Your goal: Can you write the next part of the keynote page for the multimodal conversational AI workshop, picking up right after its last sentence?

Document passage:
━━━━━━
ACM Multimedia Workshop on Multimodal Conversational AI

16th October, 2pm CET

Keynotes


Augmenting Machine Intelligence with Multimodal Information

Prof. Zhou Yu, University of California at Davies, USA


Abstract

Humans interact with other humans or the world through information from various channels including vision, audio, language, haptics, etc. To simulate intelligence, machines require similar abilities to process and combine information from different channels to acquire better situation awareness, better communication ability, and better decision-making ability. In this talk, we describe three projects. In the first study, we enable a robot to utilize both vision and audio information to achieve better user understanding. Then we use incremental language generation to improve the robot's communication with a human. In the second study, we utilize multimodal history tracking to optimize policy planning in task-oriented visual dialogs. In the third project, we tackle the well-known trade-off between dialog response relevance and policy effectiveness in visual dialog generation. We propose a new machine learning procedure that alternates from supervised learning and reinforcement learning to optimum language generation and policy planning jointly in visual dialogs. We will also cover some recent ongoing work on image synthesis through dialogs.


Bio: Zhou Yu is an Assistant Professor at the UC Davis Computer Science Department. Zhou will join the CS department at Columbia University in Jan 2021 as an Assistant Professor. She obtained her Ph.D. from Carnegie Mellon University in 2017. Zhou has built various dialog systems that have a real impact, such as a job interview training system, a depression screening system, and a second language learning system. Her research interest includes dialog systems, language understanding and generation, vision and language, human-computer interaction, and social robots. Zhou received an ACL 2019 best paper nomination, featured in Forbes 2018 30 under 30 in Science, and won the 2018 Amazon Alexa Prize.

Response Generation and Retrieval in Multimodal Conversational AI

Prof. Verena Rieser, Heriot-Watt University, UK

Abstract

With recent progress in deep learning, there has been an increased interest in multimodal conversational AI, which requires an AI agent to hold a meaningful conversation with humans in Natural Language about content in other modalities, e.g. pictures or videos.
━━━━━━
Given data:
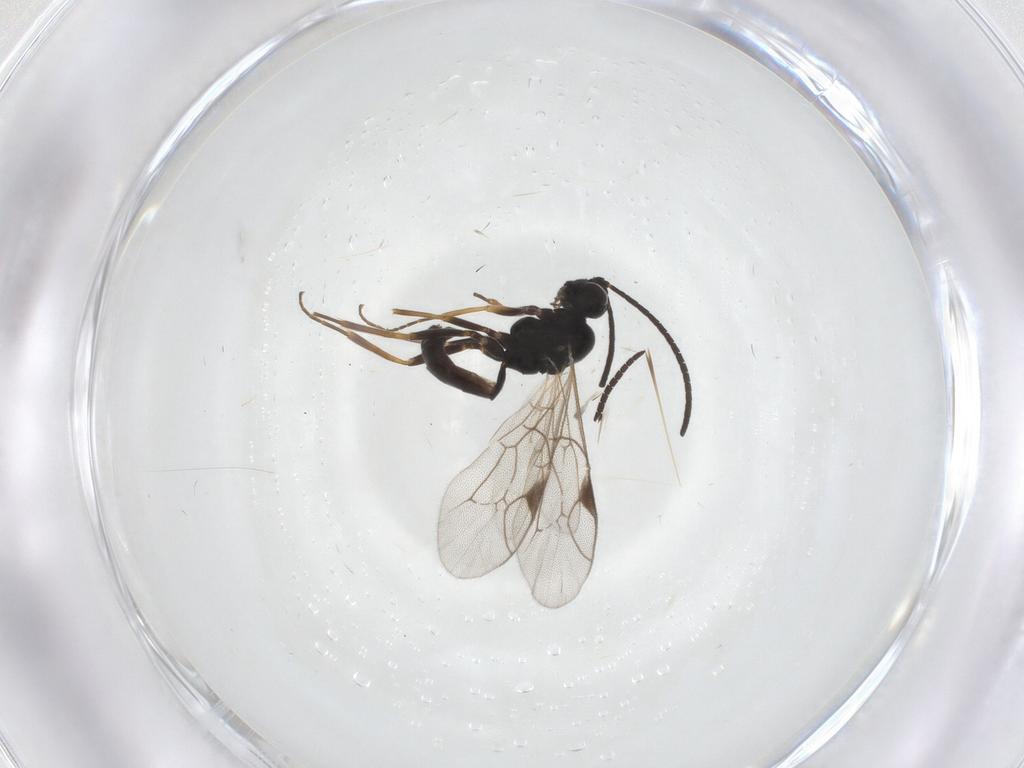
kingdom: Animalia
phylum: Arthropoda
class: Insecta
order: Hymenoptera
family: Ichneumonidae
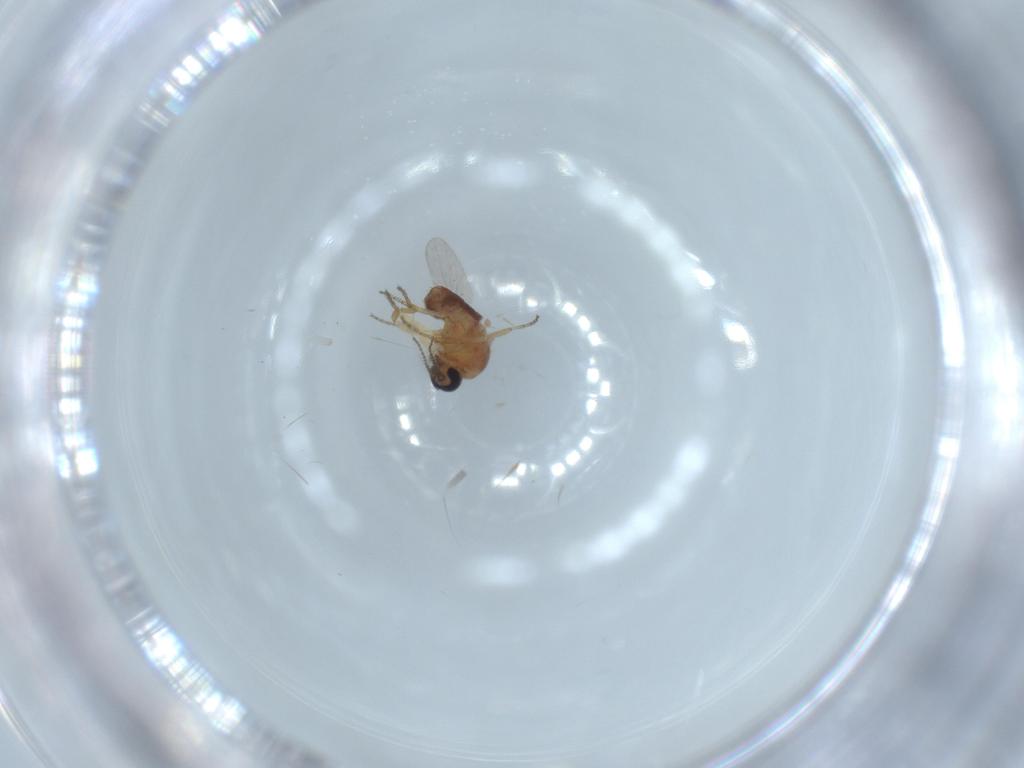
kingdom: Animalia
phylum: Arthropoda
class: Insecta
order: Diptera
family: Ceratopogonidae
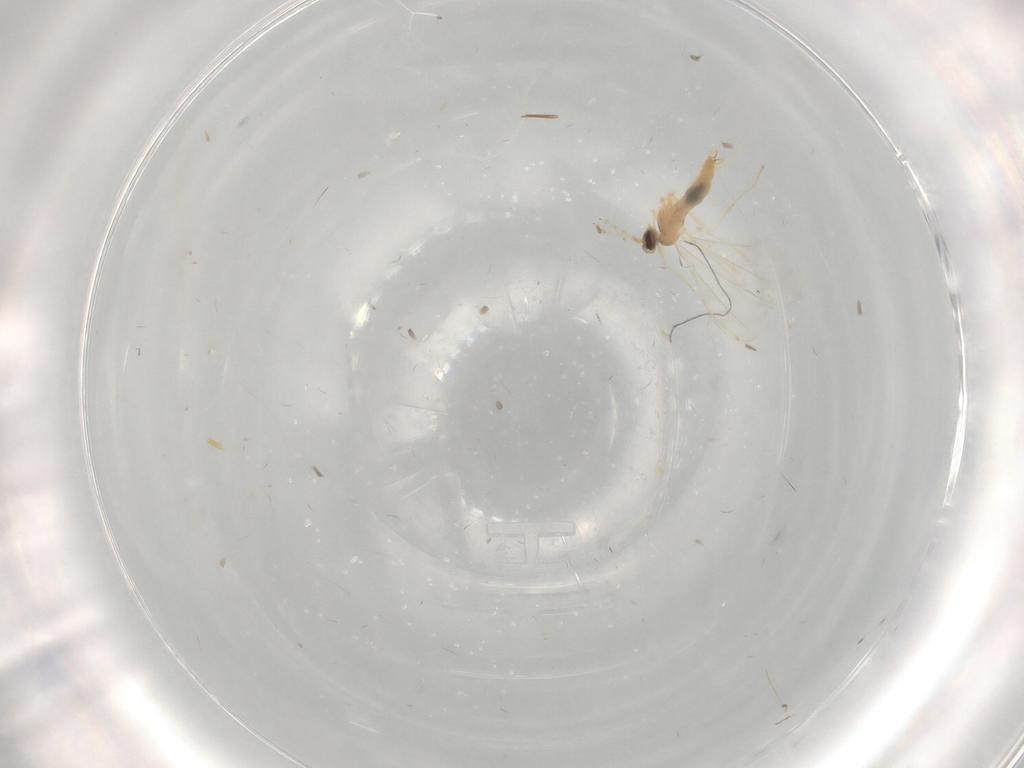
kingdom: Animalia
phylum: Arthropoda
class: Insecta
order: Diptera
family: Cecidomyiidae
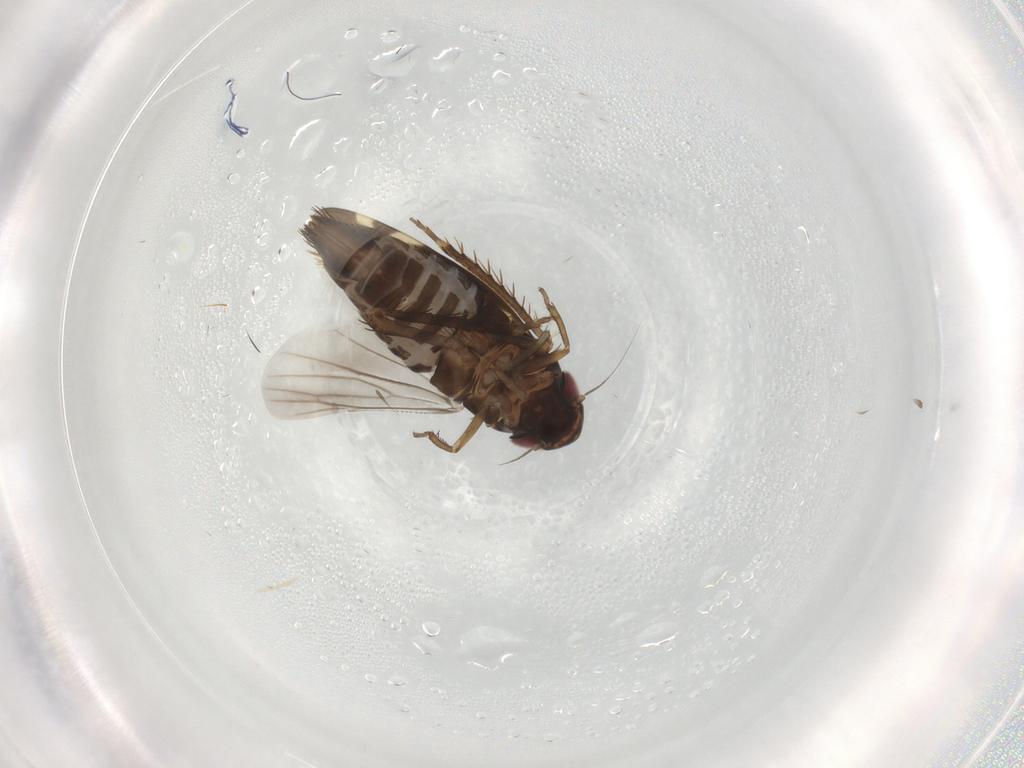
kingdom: Animalia
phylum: Arthropoda
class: Insecta
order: Hemiptera
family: Cicadellidae
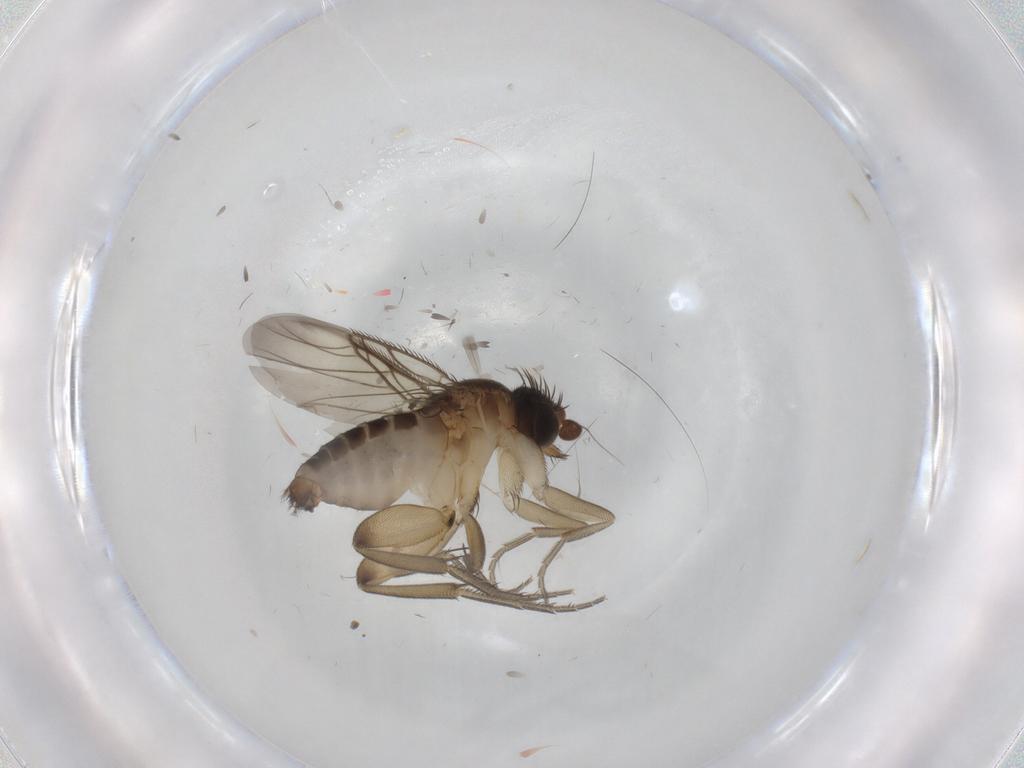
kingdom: Animalia
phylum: Arthropoda
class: Insecta
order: Diptera
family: Phoridae
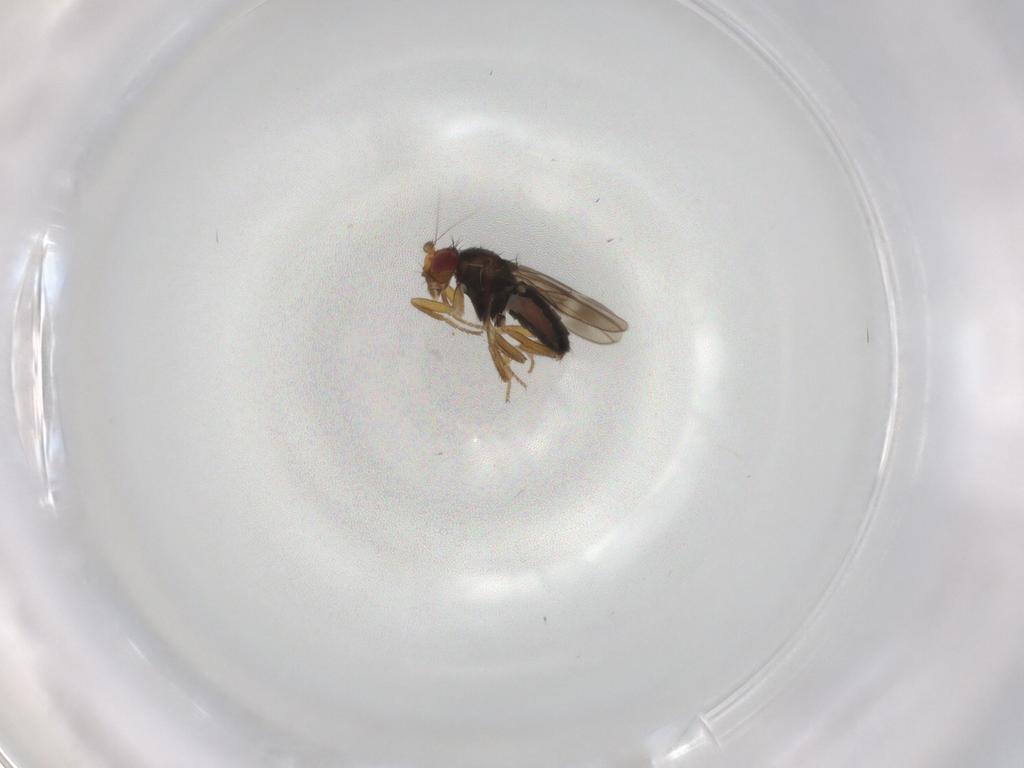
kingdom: Animalia
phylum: Arthropoda
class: Insecta
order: Diptera
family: Sphaeroceridae
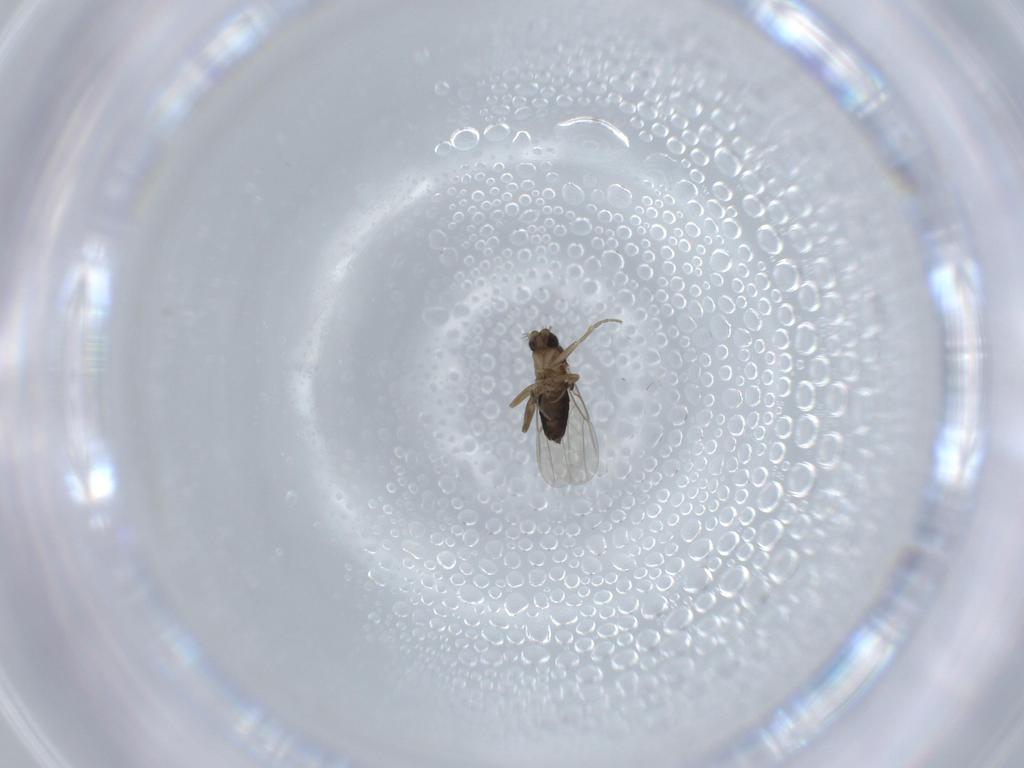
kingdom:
━━━━━━
Written response:
In this talk, I will present two case studies: one in generating responses for closed-domain task-based multimodal dialogue systems with applications in conversational multimodal search; and one case-study in selecting/ retrieving responses for open-domain multimodal systems with applications in visual dialogue and visual question answering.

Throughout my talk I will highlight open challenges, including context modelling, knowledge grounding, encoding history, multimodal fusion, evaluation techniques, and shortcomings of current datasets.


Bio: Verena Rieser is a professor at Heriot-Watt University where she leads research on Natural Language Generation and Spoken Dialogue Systems. She is also a co-founder of the Conversational AI company Alana. Verena was recently awarded a Senior Research Fellowship by the Royal Society and is PI of several funded research projects and industry awards.

Over the past two years, Verena's team was one of the three finalists in the prestigious Amazon Alexa Challenge. Her research has featured in the BBC's documentary The Joy of AI, BBC’s Tomorrow's World and in national and international news. She also acts as an advisor on AI to the Royal Society of Edinburgh, UK Research and Innovation, DATAIA the French Institute for AI, and the GOV.UK Centre for Data Ethics and Innovation.